On 10/19/2020 at 1:18 AM, kliepatsch said:
Looking at them, I think they would rather benefit the keyboard polling code than the actual sound generation, unfortunately.
You can optimize an LD
r #0 / ST
r pair into an STZ instruction, as long as the addressing mode for the store instruction is ZP, ZP,X, ABS, or ABS,X. If you're using the zero loaded in the register
r as a value to pass to a subroutine (e.g. LDA #0; STA address; JSR subroutineThatTakesOnA), you could omit the STZ optimization for easier porting to an NMOS 6502 system.
X and Y can now be pushed or pulled. On an NMOS, this requires the X or Y register to be transferred to the accumulator before pushing, and transferred back after pulling.
You can branch relative unconditionally with the BRA instruction in the same way as any conditional branch, like what you used accidentally.
You can increment or decrement the accumulator, while an NMOS can only increment/decrement X, Y, or memory contents. Slithy pointed out that CA65 just takes plain INC/DEC without an operand specified, but some other assemblers accept A as the operand, and others use the mnemonics INA and DEA.
The 65C02 also adds #IMM, ZP,X and ABS,X modes to BIT. On an NMOS, testing with a immediate requires the byte to be stored in a literal pool in memory, or the AND instruction to be used at the cost of destroying the value in the accumulator.
AND'ing or OR'ing directly on memory can be done with the TRB and TSB instructions. Just discard the Z flag (the result of BIT) and back up the accumulator whenever needed. Remember that TRB takes the inverse of the value in the accumulator, but TSB doesn't.
There's also a (ZP) mode added to all instructions that have (ZP,X) and (ZP),Y. This prevents the need of setting X or Y to zero.

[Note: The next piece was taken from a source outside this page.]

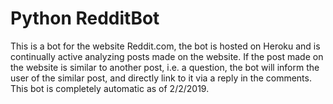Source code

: # Python RedditBot

This is a bot for the website Reddit.com, the bot is hosted on Heroku and is continually active analyzing posts made on the website. If the post made on the website is similar to another post, i.e. a question, the bot will inform the user of the similar post, and directly link to it via a reply in the comments. This bot is completely automatic as of 2/2/2019.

For example, I can write a MEMCPY implementation (basically emulates LDIR in Z80) with the source and destination pointers in zero-page, and a 16-bit loop counter in X and Y. If this were an NMOS, I need to put one (or even both) halves of the loop counter in the zero-page.
There's also a JMP (ABS,X) instruction added, which is very handy for jump tables.
There's also zero-page-only bit test+branch (BBR, BBS) and manipulation (RMB, SMB) instructions. These were initially only on Rockwell models before they were merged into the WDC design. You won't find these on a 65816, even though it has all other 65C02 instructions. These can't be found on 65C02's from any other manufacturers.
WDC models also have the WAI and STP instructions that set the processor to a low-power state. The former stops execution until any interrupt occurs, and the latter stops the processor only until a reset occurs. No other 65C02's have these.
The 65C02 also fixes well-known NMOS bugs such as the infamous JMP ($xxFF) bug and the decimal mode flags bug. Some cycle counts were also changed.
Is this information helpful for you? Because I still see you LDA #0 before STA and such.